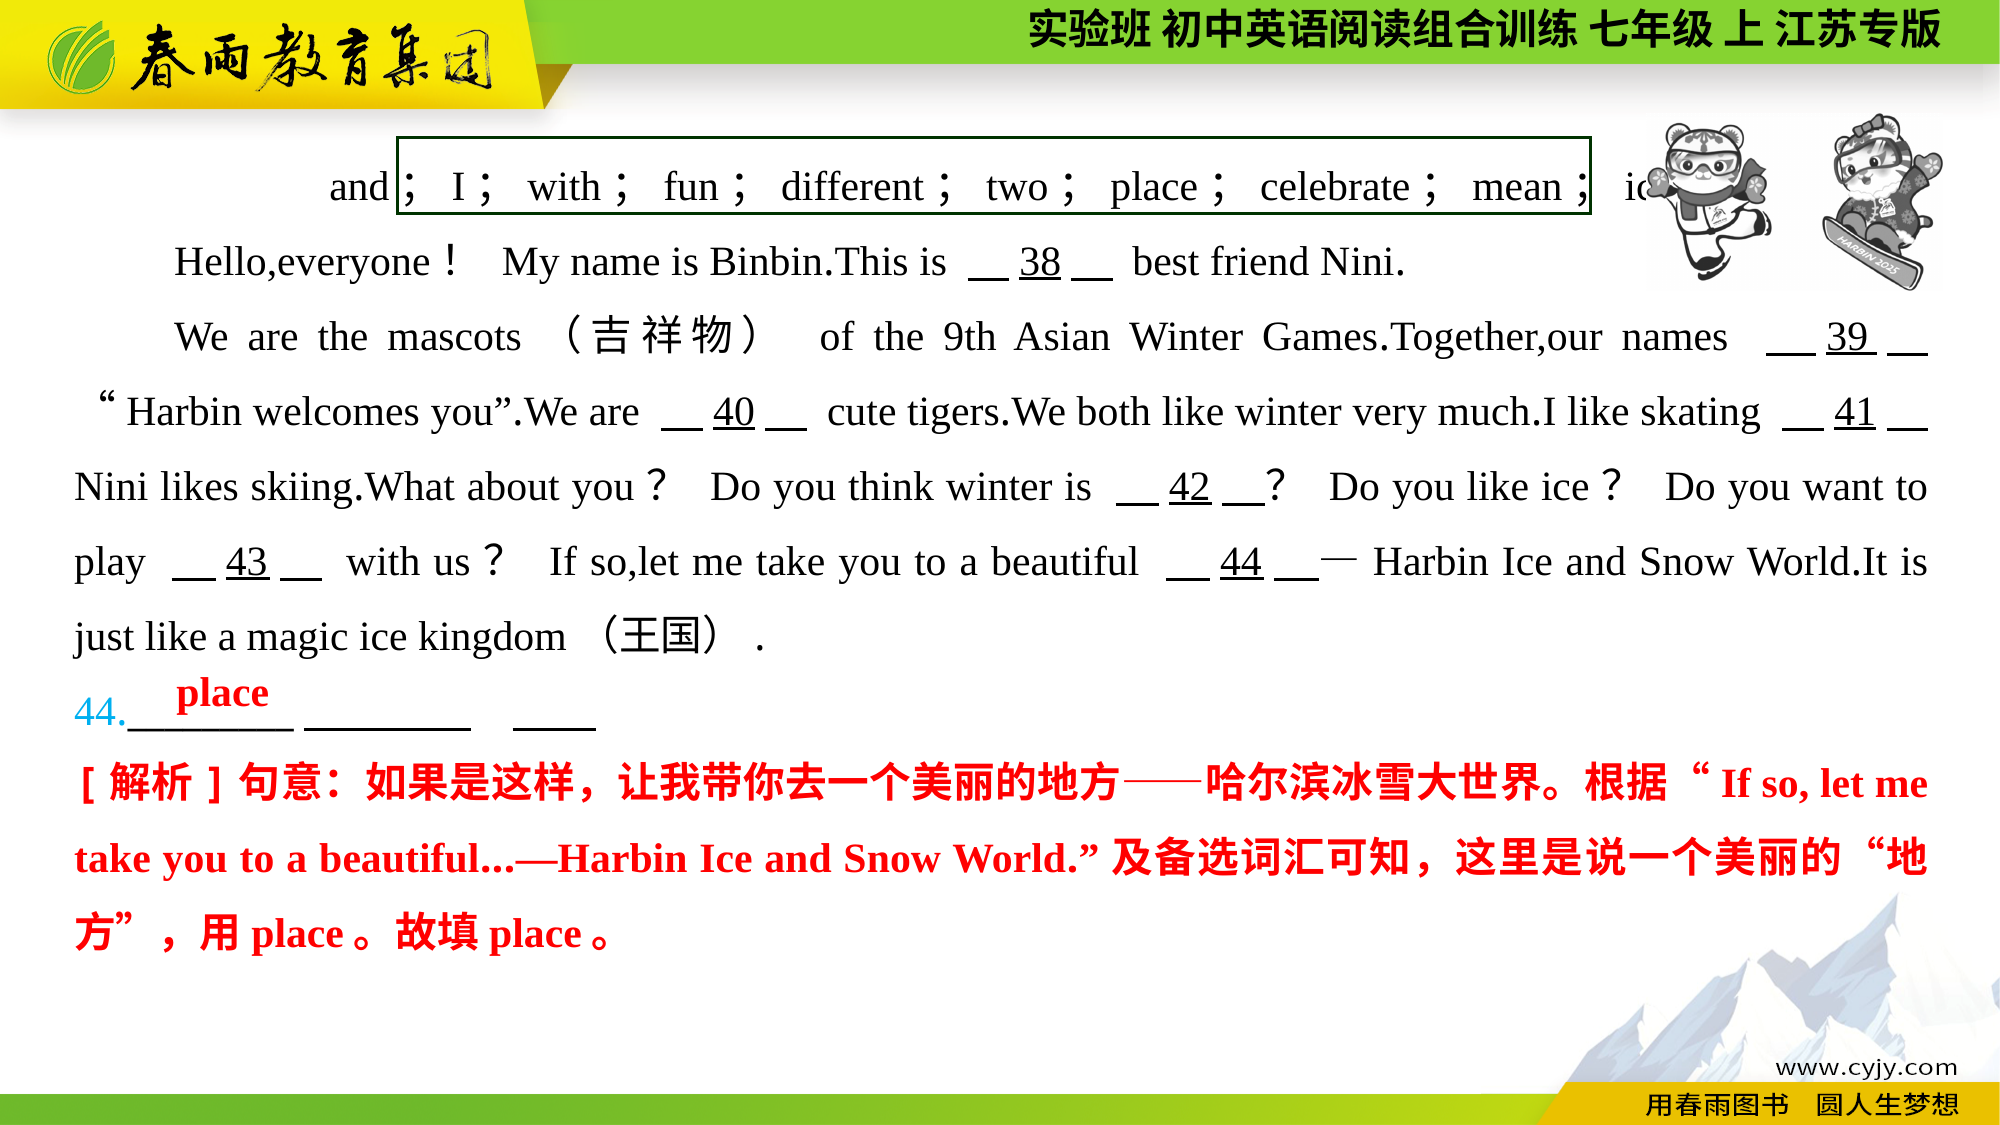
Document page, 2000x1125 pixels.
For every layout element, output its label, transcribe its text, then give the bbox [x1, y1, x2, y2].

list and；I；with；fun；different；two；place；celebrate；mean；ice Hello,everyone！ My name is Binbin.This is 38 best friend Nini. We are the mascots（吉祥物） of the 9th Asian Winter Games.Together,our names 39 “Harbin welcomes you”.We are 40 cute tigers.We both like winter very much.I like skating 41 Nini likes skiing.What about you？ Do you think winter is 42 ？ Do you like ice？ Do you want to play 43 with us？ If so,let me take you to a beautiful 44 —Harbin Ice and Snow World.It is just like a magic ice kingdom（王国）. 44._________ [59, 125, 1944, 723]
text_box [解析]句意：如果是这样，让我带你去一个美丽的地方——哈尔滨冰雪大世界。根据“If so, let me take you to a beautiful...—Harbin Ice and Snow World.”及备选词汇可知，这里是说一个美丽的“地方”，用place。故填place。 [59, 723, 1944, 964]
text_box place [161, 657, 285, 723]
text_box [397, 137, 1591, 214]
picture [0, 0, 2000, 1125]
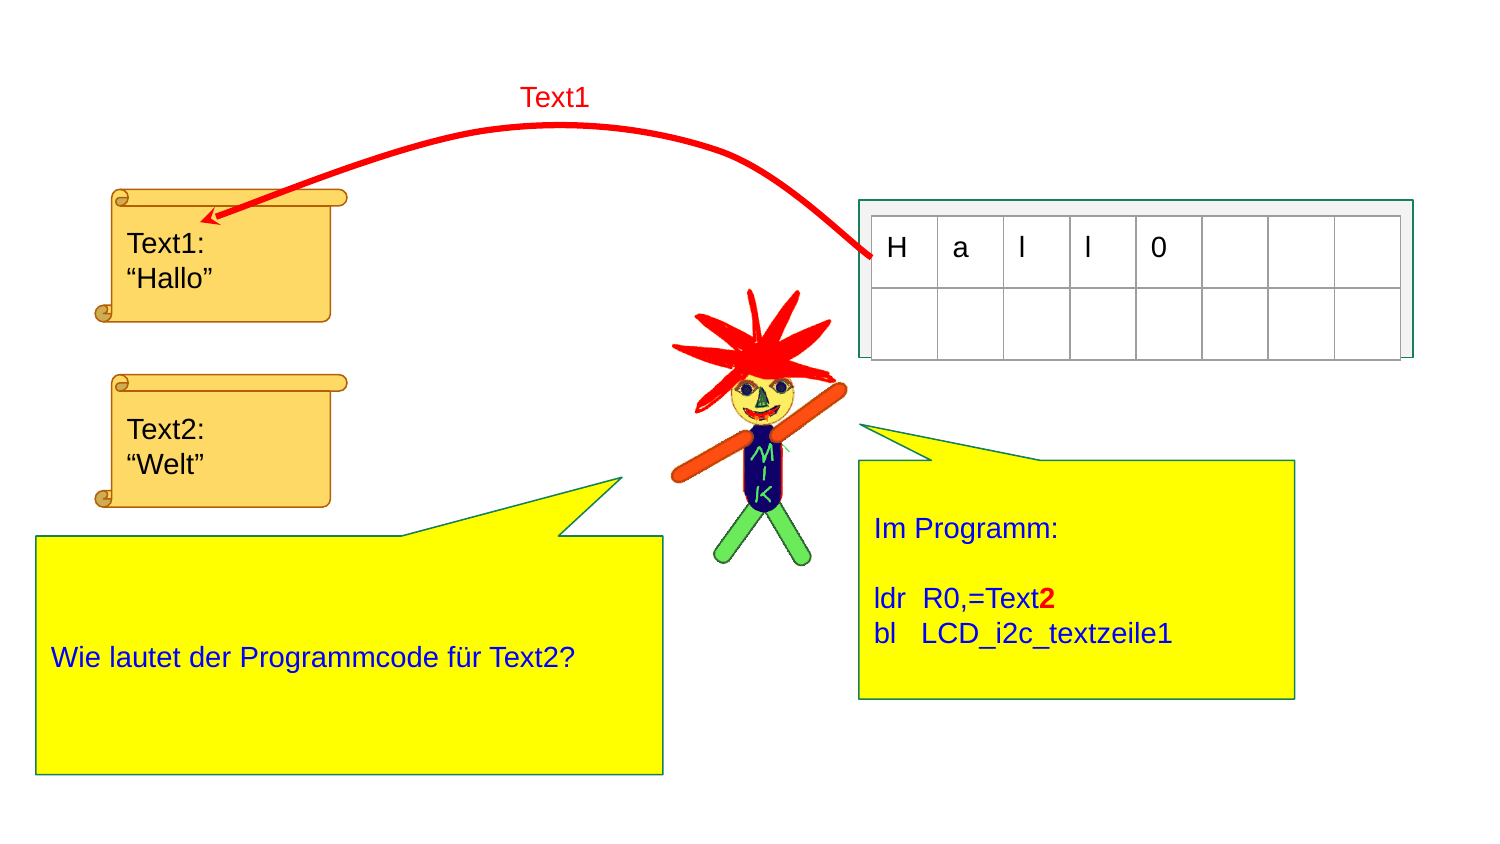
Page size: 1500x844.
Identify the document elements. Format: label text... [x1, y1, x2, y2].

table_header 0 [1137, 217, 1201, 287]
table_header l [1071, 217, 1135, 287]
text_box Text1: “Hallo” [95, 189, 331, 322]
table_header [1269, 217, 1334, 287]
text_box [858, 200, 1414, 358]
table_cell [1004, 289, 1069, 359]
table_cell [1335, 289, 1400, 359]
table_header H [872, 217, 937, 287]
table_cell [872, 289, 937, 359]
text_box Text1 [505, 63, 653, 126]
table_header [1335, 217, 1400, 287]
table_header l [1004, 217, 1069, 287]
table_cell [1071, 289, 1135, 359]
table_cell [1137, 289, 1201, 359]
text_box Text2: “Welt” [95, 374, 348, 508]
table_cell [1203, 289, 1267, 359]
text_box Im Programm: ldr R0,=Text2 bl LCD_i2c_textzeile1 [858, 425, 1295, 700]
picture [651, 281, 859, 573]
text_box Wie lautet der Programmcode für Text2? [35, 477, 663, 775]
table_cell [1269, 289, 1334, 359]
text_box [200, 126, 872, 258]
table_header [1203, 217, 1267, 287]
table_header a [938, 217, 1003, 287]
table_cell [938, 289, 1003, 359]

= Your instructions =
Among the entries, how many lines include the word "picture"? Answer with a single number and nothing further.

= Solution =
2